A deux reprises au moins, Israël a joué un rôle central actif pour préserver l’indépendance jordanienne et la couronne hachémite. En 1958, Israël a autorisé les avions britanniques transportant des troupes à survoler son espace aérien afin de défendre le royaume jordanien contre un complot du président égyptien visant à renverser le régime et transformer la Jordanie en une république nassérienne. En septembre 1970, 12 ans plus tard, après que des tanks syriens ont envahi le nord de la Jordanie en soutien à la lutte de l’OLP contre le roi Hussein, Israël, encouragé par les Etats-Unis, a déployé des troupes et menacé d’envahir la Jordanie, parvenant ainsi à repousser les Syriens. De toute évidence, le président Hafez Assad (le père de Bashar) comprit le message et rapatria ses forces.

Bien évidemment, certains comme Ariel Sharon ont affirmé qu’au lieu de venir en aide à la monarchie, Israël devrait plutôt assister ses ennemis à renverser le régime afin de faire de la Jordanie un Etat palestinien, et par là même satisfaire les aspirations politiques des Palestiniens. Mais depuis les années 1980, ces opinions se sont marginalisées, plus encore après la signature du traité de paix entre les deux pays en 1994.
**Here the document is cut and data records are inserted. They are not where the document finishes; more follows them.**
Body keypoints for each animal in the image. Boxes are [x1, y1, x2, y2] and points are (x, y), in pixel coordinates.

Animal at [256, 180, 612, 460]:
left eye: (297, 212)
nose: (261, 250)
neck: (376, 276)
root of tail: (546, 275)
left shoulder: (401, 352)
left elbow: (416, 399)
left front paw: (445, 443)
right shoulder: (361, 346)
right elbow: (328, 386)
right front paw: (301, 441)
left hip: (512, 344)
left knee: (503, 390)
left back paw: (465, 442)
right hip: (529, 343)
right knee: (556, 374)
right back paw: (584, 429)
Aujourd’hui, la plupart des stratèges et dirigeants israéliens considèrent la Jordanie comme un Etat-tampon, nécessaire pour la survie d’Israël, et le roi Abdallah comme un allié de poids. Avec l’avancée des forces radicales sunnites depuis l’Irak vers la frontière jordanienne, la coopération clandestine et les consultations entre Israël et la Jordanie se sont intensifiées. Il est difficile de croire qu’Israël permettra que la Jordanie tombe aux mains de l’EIIL. Si ce risque devait s’accroître, une opération militaire même directe d’Israël, ou du moins avec l’aide de l’aviation israélienne pour défendre la monarchie et l’indépendance jordaniennes pourrait être envisagée.

Yossi MELMAN © I24news (Israël)

L’auteur de cet article est un commentateur de la sécurité et du renseignement israéliens et le co-auteur de "Espions contre Armageddon : à l’intérieur des guerres secrètes d’Israël."